### TRECHO DO DOCUMENTO

NOTA TÉCNICA PRESI/ANPR/JR Nº 010/2016
Proposição: PL nº 4850/2016
Ementa: Estabelece medidas contra a corrupção e demais crimes contra o patrimônio público e combate o enriquecimento ilícito de agentes públicos.
Dispositivos: Artigos 3º, 4º e 7º
Senhores Deputados,
A Associação Nacional dos Procuradores da República – ANPR apresenta Nota Técnica quanto ao Projeto de Lei 4850/2016, no que tange a seus artigos 3º, 4º e 7º, que alteram dispositivos do Código Penal para majorar as penas dos crimes contra a Administração Pública, suprimir a regulação específica do crime de corrupção praticado no contexto tributário da Lei nº 8.137/90, e do crime de peculato praticado por prefeito, previsto no Decreto-Lei nº 201/67, e incluem a forma mais gravosa de corrupção no rol de crimes hediondos da Lei nº 8.072/90.
O agravamento das penas (artigos 3º e 4º) e do regime dos crimes contra a Administração Pública (art. 7º), previstos no PL 4850/2016, são medidas essenciais no contexto do combate à corrupção.
Nos últimos anos houve uma crescente consciência coletiva com relação ao patrimônio público, de forma que a sociedade brasileira vem repudiando, com cada vez mais vigor, a corrupção e as práticas a ela associadas. Neste contexto inserem-se as manifestações populares que eclodiram desde 2013. A partir dessa consciência coletiva, observou-se uma série de inovações legislativas que permitiram mais instrumentos para os órgãos de controle no combate à corrupção, a exemplo da Lei Anticorrupção – Lei 12.846/13, que trouxe o acordo de leniência em âmbito administrativo, e da Lei de Organizações Criminosas – Lei 12.850/13, que trouxe a colaboração premiada em âmbito criminal.

(Itens de dados armazenados)
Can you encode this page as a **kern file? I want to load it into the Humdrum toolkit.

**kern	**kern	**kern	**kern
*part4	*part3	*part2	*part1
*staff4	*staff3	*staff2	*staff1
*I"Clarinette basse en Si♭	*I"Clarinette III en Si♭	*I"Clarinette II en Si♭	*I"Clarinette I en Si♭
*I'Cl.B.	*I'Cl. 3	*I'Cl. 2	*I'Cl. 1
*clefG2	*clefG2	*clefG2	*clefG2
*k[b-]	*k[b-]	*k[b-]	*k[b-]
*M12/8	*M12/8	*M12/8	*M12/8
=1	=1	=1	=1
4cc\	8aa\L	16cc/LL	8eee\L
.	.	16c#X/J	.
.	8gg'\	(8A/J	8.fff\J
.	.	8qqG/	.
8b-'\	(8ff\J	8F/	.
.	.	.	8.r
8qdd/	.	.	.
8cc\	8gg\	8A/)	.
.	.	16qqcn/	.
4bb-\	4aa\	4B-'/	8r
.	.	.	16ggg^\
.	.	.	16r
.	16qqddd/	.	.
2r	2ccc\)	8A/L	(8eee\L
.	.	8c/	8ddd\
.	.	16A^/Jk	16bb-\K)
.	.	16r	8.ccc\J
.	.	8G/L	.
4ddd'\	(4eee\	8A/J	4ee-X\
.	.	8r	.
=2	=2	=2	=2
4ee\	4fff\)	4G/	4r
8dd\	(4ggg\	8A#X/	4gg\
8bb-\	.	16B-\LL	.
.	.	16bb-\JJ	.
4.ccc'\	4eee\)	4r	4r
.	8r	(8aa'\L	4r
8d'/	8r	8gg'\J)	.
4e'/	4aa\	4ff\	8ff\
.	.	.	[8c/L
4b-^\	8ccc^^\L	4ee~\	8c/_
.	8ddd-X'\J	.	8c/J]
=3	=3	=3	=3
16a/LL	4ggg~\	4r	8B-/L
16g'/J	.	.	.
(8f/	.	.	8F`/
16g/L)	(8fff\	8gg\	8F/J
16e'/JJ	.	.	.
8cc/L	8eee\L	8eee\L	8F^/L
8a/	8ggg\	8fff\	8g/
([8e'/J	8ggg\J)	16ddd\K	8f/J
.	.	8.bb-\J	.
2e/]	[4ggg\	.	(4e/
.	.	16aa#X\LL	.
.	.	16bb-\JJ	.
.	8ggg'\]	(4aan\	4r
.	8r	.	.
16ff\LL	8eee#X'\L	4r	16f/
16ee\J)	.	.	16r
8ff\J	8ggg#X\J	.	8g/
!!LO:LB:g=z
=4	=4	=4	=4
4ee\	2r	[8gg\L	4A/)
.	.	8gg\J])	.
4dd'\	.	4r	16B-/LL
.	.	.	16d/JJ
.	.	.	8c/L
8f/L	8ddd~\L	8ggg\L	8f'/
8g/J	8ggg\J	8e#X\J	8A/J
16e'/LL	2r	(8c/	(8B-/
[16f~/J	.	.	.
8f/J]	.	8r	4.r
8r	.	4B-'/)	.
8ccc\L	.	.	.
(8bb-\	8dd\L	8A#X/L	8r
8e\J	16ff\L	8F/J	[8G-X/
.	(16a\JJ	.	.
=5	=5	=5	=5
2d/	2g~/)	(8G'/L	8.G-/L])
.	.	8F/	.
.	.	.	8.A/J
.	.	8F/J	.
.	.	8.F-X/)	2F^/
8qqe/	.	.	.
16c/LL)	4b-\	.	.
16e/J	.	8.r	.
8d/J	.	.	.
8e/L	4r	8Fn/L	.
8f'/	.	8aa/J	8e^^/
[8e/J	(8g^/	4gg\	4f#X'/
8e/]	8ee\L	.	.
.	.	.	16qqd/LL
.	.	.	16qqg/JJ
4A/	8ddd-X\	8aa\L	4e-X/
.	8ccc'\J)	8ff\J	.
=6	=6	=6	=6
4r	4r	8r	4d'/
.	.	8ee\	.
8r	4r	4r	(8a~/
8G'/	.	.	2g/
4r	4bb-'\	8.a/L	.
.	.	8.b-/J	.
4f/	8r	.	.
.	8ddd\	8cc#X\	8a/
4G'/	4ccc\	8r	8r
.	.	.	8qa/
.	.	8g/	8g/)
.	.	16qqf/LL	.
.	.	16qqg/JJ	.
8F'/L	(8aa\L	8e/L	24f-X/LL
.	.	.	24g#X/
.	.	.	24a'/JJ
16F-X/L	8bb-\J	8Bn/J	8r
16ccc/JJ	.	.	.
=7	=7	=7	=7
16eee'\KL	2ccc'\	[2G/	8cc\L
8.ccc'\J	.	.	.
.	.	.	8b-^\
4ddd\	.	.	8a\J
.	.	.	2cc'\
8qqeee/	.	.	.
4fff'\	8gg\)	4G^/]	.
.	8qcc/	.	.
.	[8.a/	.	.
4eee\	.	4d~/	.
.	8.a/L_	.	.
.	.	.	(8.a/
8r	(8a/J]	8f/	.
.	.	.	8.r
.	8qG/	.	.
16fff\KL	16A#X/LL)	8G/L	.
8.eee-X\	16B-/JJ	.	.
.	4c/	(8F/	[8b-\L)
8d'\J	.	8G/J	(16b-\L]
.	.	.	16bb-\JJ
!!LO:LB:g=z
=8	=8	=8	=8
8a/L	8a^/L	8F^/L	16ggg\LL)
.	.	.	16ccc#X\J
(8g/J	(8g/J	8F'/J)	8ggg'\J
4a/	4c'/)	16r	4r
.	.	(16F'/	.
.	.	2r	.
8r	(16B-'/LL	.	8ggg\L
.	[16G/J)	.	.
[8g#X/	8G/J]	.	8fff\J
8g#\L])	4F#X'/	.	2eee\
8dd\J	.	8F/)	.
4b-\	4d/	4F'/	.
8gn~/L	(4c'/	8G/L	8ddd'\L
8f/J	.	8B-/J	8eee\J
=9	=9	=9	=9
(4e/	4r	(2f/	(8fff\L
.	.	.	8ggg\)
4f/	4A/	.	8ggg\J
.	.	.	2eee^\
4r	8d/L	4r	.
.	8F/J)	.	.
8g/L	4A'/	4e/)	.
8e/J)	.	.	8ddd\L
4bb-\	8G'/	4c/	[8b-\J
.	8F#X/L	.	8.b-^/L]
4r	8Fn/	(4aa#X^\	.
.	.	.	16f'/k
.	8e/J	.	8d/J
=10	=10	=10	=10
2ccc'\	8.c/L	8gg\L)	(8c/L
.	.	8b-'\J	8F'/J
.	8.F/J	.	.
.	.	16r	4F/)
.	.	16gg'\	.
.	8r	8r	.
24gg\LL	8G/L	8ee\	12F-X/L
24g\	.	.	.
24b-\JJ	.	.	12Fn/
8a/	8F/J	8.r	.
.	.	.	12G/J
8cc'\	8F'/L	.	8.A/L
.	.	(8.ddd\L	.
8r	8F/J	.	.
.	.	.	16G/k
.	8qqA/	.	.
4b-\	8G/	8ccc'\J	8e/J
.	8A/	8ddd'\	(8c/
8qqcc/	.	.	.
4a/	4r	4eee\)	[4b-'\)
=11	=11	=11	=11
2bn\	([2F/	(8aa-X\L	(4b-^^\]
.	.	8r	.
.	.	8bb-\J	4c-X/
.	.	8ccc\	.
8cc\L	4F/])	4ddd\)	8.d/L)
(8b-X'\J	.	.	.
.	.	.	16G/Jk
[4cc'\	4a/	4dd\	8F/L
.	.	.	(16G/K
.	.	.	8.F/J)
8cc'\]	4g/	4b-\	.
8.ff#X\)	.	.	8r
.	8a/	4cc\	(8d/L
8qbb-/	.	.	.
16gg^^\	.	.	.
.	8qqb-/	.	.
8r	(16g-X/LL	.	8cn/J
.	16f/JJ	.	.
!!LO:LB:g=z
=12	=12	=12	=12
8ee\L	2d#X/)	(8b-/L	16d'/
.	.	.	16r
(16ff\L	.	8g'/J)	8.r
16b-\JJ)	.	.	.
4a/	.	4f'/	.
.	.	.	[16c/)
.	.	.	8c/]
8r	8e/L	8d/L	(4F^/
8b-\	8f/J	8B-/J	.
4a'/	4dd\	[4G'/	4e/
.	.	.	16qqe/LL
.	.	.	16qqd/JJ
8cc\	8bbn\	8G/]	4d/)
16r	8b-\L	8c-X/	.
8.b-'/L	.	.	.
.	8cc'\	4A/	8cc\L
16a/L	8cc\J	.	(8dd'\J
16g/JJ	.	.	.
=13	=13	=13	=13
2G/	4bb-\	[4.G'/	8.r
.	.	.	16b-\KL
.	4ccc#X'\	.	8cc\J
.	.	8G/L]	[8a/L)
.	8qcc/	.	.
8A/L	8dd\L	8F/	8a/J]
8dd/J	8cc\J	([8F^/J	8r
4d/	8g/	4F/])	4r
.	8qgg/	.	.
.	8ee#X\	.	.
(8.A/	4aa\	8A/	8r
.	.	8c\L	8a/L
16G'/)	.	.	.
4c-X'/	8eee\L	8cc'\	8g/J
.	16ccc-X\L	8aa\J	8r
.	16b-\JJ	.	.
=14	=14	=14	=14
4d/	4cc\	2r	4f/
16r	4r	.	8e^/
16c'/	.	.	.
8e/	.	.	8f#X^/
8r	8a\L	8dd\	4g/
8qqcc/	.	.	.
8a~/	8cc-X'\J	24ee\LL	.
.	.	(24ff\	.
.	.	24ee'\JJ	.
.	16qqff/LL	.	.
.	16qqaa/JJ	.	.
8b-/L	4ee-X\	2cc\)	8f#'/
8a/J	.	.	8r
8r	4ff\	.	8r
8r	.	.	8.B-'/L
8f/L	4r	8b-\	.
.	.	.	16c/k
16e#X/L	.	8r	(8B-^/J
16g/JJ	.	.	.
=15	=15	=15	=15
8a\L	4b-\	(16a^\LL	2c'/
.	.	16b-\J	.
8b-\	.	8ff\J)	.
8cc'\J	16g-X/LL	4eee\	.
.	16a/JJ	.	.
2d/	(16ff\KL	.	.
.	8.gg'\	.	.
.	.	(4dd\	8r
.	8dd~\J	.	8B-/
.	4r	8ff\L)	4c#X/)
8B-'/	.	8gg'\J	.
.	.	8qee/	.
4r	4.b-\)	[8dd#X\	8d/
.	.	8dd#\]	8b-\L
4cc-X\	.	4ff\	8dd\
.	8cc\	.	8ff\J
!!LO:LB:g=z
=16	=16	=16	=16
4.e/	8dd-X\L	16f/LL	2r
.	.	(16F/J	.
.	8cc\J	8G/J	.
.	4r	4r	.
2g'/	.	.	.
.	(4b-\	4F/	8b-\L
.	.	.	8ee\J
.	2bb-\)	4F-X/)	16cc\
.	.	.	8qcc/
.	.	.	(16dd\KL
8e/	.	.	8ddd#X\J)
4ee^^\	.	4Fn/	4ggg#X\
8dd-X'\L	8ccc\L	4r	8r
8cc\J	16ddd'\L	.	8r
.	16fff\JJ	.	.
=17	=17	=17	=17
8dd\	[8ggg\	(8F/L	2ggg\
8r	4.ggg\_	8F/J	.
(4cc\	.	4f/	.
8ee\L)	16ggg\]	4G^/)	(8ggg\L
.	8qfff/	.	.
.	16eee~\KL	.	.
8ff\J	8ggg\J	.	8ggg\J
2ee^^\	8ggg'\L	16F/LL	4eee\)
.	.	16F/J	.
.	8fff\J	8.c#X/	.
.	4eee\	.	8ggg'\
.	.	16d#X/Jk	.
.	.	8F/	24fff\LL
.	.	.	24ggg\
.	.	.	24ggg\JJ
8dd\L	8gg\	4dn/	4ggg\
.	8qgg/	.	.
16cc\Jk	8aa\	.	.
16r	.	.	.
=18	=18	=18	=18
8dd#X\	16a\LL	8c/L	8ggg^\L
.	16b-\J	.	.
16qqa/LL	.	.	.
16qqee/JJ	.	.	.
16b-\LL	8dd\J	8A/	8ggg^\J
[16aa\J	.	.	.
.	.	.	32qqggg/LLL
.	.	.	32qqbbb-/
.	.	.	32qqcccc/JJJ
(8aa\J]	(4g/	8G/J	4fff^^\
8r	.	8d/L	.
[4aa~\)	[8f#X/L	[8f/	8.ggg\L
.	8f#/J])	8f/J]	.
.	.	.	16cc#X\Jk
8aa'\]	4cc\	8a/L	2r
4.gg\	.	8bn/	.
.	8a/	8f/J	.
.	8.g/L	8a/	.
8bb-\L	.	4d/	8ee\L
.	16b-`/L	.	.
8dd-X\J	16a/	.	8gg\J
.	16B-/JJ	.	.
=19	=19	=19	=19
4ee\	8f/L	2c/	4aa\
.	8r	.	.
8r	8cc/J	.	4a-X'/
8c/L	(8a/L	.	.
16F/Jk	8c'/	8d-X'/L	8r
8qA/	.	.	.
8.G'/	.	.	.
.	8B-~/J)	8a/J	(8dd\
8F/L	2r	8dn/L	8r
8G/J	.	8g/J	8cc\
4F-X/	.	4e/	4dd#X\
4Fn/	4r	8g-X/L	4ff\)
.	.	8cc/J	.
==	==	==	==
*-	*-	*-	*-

### TAREFAS
**a.** Diga se cada afirmação concorda com a nota técnica, respondendo sim ou não e citando as palavras da nota que decidem: (i) a nota trata dos artigos 3º, 4º e 7º do projeto; (ii) a Lei 12.846/13 trouxe a colaboração premiada em âmbito criminal; (iii) as manifestações populares eclodiram desde 2013.
**b.** Segundo a nota técnica, que associação a apresenta?
**c.** Reproduza o trecho da nota técnica que começa em "Nos últimos anos" e termina em "em âmbito criminal.".
As entradas são um material separado da nota técnica.

### RESPOSTAS
**a.**
(i) Sim: "no que tange a seus artigos 3º, 4º e 7º".
(ii) Não: "Lei Anticorrupção – Lei 12.846/13, que trouxe o acordo de leniência em âmbito administrativo".
(iii) Sim: "as manifestações populares que eclodiram desde 2013".

**b.** A Associação Nacional dos Procuradores da República (ANPR).

**c.**
Nos últimos anos houve uma crescente consciência coletiva com relação ao patrimônio público, de forma que a sociedade brasileira vem repudiando, com cada vez mais vigor, a corrupção e as práticas a ela associadas. Neste contexto inserem-se as manifestações populares que eclodiram desde 2013. A partir dessa consciência coletiva, observou-se uma série de inovações legislativas que permitiram mais instrumentos para os órgãos de controle no combate à corrupção, a exemplo da Lei Anticorrupção – Lei 12.846/13, que trouxe o acordo de leniência em âmbito administrativo, e da Lei de Organizações Criminosas – Lei 12.850/13, que trouxe a colaboração premiada em âmbito criminal.